Ефимия снова замерла как вкопанная, резко обернувшись в мою сторону. Видимо, это у нее уже становится традицией. Похоже, она боялась поверить собственным ушам.
– Мой господин не шутит над старой женщиной? – с надеждой в голосе медленно спросила она, – что, неужели я снова смогу взять в руки лук и меч?
– Нет, – ответил я, уже мысленно поздравляя себя, поскольку моя миссия явно близилась к логическому завершению, – не шутит. А что касается старой и некрасивой женщины – то тебе, Ефимия, вообще сколько лет?

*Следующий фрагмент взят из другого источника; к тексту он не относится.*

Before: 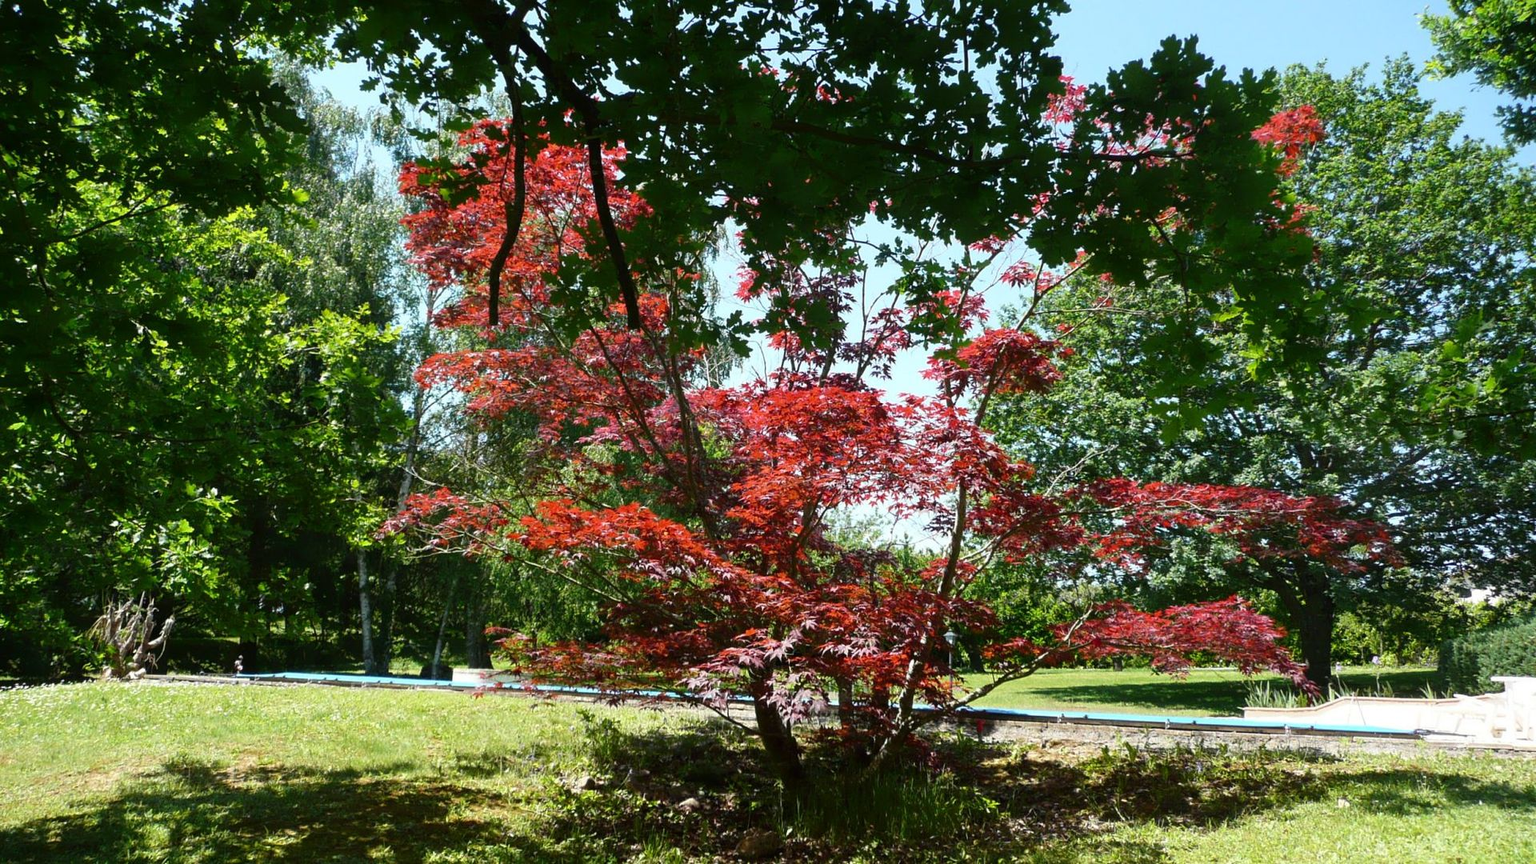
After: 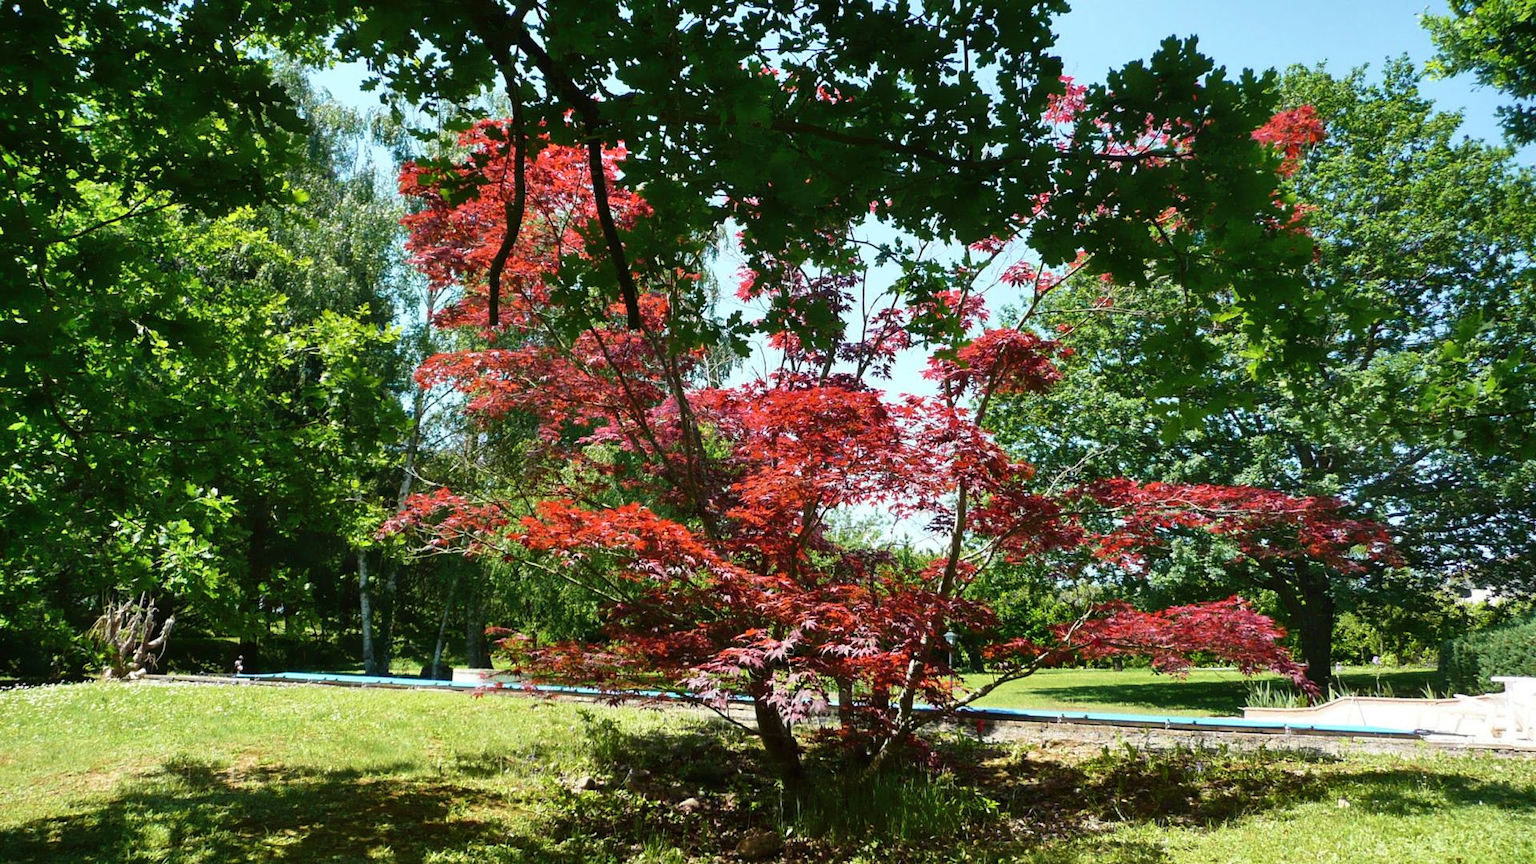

– Через пару лун будет тридцать два года, – неохотно ответила она и потупила взор, вслед за чем тихо пояснила, – просто магия огня очень сильно сушит тело, и обычно боевые жрицы не доживают и до сорока, расплачиваясь здоровьем за свое мастерство.
– Ну, если согласишься на мое предложение, то этот вопрос мы тоже порешаем, – кивнул я, – фантастической красоты не обещаю, но внешность здоровой женщины, выглядящей на свой возраст, мы тебе вернем. У меня в команде теперь как минимум три первоклассных мага и одна юная сопливая богиня – и я не думаю, что они не справятся с этой задачей.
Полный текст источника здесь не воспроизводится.